START DATA RECORDS

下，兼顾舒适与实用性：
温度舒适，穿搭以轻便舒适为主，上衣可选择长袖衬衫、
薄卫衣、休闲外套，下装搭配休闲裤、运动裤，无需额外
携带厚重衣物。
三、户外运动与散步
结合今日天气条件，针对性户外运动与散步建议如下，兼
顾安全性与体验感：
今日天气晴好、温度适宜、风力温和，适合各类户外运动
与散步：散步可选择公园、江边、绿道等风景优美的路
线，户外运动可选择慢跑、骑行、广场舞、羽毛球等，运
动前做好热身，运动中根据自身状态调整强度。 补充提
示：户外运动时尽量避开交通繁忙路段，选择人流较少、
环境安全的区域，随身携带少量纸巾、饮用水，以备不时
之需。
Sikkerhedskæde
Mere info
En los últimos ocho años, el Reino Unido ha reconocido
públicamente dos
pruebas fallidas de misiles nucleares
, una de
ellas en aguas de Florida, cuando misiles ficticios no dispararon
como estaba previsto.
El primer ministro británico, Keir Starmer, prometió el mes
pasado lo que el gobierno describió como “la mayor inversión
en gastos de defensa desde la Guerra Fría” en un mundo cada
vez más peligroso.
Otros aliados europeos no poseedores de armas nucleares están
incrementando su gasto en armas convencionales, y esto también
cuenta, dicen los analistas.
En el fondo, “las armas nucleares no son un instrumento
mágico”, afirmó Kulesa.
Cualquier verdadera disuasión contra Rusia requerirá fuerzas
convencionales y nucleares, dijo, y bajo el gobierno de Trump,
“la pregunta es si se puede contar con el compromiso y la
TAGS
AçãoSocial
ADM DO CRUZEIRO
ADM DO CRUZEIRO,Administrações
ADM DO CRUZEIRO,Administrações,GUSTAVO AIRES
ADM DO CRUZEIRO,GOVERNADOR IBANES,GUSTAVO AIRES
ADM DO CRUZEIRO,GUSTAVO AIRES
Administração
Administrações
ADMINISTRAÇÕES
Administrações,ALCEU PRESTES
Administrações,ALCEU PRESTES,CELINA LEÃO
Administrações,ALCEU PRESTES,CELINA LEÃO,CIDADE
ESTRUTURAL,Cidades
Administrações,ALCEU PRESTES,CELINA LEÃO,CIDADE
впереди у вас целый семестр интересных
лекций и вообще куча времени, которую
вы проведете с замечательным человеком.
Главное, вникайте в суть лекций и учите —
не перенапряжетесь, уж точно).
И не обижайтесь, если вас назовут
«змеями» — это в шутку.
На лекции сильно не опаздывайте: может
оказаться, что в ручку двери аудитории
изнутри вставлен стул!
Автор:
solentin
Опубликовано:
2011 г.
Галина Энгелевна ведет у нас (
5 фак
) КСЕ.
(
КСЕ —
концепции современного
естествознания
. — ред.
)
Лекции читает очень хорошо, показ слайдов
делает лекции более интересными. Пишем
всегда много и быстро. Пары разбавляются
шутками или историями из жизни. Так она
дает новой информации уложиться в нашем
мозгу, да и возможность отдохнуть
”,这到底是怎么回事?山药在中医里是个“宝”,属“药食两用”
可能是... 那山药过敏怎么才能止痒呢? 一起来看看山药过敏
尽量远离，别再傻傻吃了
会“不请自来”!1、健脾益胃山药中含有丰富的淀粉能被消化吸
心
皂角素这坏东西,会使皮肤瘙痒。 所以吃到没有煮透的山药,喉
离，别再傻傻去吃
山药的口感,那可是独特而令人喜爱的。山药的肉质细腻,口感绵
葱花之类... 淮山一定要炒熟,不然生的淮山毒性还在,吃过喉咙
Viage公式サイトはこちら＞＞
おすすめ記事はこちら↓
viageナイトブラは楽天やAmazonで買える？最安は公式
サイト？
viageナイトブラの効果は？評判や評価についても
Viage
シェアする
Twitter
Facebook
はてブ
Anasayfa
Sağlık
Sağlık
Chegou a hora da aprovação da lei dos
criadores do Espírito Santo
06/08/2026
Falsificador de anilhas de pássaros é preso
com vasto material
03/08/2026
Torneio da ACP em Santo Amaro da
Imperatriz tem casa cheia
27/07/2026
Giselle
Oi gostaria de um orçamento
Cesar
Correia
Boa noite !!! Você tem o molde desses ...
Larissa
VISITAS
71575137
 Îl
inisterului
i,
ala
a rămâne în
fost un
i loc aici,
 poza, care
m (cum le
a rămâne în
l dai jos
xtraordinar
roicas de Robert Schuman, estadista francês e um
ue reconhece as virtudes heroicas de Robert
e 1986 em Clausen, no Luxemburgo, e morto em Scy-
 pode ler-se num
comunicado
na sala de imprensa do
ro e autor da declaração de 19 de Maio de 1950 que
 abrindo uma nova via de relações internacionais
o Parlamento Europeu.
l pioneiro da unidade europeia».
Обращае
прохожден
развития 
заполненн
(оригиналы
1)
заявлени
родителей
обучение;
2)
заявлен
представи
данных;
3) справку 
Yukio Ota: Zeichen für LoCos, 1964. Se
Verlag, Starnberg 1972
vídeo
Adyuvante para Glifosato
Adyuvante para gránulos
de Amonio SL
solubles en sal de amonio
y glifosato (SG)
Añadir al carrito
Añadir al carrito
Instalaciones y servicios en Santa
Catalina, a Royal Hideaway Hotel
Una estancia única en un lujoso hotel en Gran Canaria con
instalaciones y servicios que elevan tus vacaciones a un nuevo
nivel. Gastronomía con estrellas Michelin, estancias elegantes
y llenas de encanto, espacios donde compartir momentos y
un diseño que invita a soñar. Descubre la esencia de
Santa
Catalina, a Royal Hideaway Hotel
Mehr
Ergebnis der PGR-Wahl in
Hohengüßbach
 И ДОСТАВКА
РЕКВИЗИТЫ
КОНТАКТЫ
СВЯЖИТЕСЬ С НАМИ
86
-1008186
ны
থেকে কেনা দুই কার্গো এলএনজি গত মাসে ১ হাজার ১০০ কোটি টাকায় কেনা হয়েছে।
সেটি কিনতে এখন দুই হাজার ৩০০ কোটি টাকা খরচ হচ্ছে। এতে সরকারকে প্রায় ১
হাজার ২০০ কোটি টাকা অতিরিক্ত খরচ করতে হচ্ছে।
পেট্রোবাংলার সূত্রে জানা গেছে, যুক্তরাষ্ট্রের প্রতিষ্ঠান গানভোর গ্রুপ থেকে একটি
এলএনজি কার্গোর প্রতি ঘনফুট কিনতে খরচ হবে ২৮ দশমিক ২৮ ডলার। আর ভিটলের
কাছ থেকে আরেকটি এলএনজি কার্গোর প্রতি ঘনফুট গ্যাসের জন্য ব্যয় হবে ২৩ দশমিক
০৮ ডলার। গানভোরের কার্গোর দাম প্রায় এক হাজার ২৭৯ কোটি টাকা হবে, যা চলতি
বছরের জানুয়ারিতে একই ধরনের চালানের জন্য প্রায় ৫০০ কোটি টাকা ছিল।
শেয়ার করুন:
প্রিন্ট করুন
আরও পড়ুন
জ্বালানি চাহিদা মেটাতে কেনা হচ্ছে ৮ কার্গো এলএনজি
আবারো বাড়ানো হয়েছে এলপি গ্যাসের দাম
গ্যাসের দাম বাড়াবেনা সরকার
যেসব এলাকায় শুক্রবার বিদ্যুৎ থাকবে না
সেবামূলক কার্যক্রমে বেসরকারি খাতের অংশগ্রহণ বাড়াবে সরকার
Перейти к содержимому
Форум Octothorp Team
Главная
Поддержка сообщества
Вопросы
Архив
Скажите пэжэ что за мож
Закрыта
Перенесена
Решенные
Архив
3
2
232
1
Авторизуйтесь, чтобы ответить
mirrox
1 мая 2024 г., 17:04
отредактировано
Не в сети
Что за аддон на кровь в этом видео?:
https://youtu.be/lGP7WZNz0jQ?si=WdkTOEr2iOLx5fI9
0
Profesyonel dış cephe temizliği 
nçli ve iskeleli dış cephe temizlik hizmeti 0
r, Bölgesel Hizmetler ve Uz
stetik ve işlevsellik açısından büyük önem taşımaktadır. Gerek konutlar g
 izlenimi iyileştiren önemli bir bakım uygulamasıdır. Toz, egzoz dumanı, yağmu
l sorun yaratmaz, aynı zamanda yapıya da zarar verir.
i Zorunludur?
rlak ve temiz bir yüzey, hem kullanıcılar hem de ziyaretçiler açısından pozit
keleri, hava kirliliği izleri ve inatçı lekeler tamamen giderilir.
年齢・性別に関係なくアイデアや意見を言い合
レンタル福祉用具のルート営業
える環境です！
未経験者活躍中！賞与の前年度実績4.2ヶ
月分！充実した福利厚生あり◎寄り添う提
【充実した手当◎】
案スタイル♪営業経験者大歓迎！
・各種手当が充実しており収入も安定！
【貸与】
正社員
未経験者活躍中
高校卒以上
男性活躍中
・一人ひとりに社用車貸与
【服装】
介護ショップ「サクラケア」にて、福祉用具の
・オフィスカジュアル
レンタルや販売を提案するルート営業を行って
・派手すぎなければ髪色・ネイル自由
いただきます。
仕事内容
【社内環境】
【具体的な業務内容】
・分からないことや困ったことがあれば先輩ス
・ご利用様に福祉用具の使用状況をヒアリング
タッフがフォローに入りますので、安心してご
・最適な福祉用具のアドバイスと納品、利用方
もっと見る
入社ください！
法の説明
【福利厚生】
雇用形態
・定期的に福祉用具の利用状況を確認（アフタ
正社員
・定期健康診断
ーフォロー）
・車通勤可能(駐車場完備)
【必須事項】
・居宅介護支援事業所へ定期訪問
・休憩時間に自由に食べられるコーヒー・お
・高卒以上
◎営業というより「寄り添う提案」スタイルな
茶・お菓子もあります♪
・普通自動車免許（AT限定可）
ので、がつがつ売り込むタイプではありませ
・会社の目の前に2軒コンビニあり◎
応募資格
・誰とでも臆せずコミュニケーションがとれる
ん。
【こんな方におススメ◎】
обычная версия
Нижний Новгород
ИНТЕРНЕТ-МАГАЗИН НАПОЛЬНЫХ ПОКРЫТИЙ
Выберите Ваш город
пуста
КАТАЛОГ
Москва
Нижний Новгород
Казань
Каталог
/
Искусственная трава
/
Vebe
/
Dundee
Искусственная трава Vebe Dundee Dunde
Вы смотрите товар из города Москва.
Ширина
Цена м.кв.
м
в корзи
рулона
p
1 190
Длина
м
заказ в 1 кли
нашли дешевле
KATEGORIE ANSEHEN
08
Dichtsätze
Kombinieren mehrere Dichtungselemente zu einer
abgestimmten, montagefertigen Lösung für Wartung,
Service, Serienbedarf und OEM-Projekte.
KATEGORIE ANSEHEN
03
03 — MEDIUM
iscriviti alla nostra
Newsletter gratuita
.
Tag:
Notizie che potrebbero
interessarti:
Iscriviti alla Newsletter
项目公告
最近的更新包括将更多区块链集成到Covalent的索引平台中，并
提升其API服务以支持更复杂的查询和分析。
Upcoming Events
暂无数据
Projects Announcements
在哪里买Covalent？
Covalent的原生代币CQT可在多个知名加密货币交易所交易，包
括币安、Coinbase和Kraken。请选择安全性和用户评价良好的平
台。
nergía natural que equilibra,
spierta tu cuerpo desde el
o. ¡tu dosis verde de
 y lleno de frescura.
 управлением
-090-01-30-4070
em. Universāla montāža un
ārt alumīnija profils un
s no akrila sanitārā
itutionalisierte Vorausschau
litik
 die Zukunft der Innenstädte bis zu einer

END DATA RECORDS

## TASK TO CARRY OUT
Restate word for word only the lines running from the beginning of the data to the line holding "en gastos de", both included.

## ANSWER SECTION
下，兼顾舒适与实用性：
温度舒适，穿搭以轻便舒适为主，上衣可选择长袖衬衫、
薄卫衣、休闲外套，下装搭配休闲裤、运动裤，无需额外
携带厚重衣物。
三、户外运动与散步
结合今日天气条件，针对性户外运动与散步建议如下，兼
顾安全性与体验感：
今日天气晴好、温度适宜、风力温和，适合各类户外运动
与散步：散步可选择公园、江边、绿道等风景优美的路
线，户外运动可选择慢跑、骑行、广场舞、羽毛球等，运
动前做好热身，运动中根据自身状态调整强度。 补充提
示：户外运动时尽量避开交通繁忙路段，选择人流较少、
环境安全的区域，随身携带少量纸巾、饮用水，以备不时
之需。
Sikkerhedskæde
Mere info
En los últimos ocho años, el Reino Unido ha reconocido
públicamente dos
pruebas fallidas de misiles nucleares
, una de
ellas en aguas de Florida, cuando misiles ficticios no dispararon
como estaba previsto.
El primer ministro británico, Keir Starmer, prometió el mes
pasado lo que el gobierno describió como “la mayor inversión
en gastos de defensa desde la Guerra Fría” en un mundo cada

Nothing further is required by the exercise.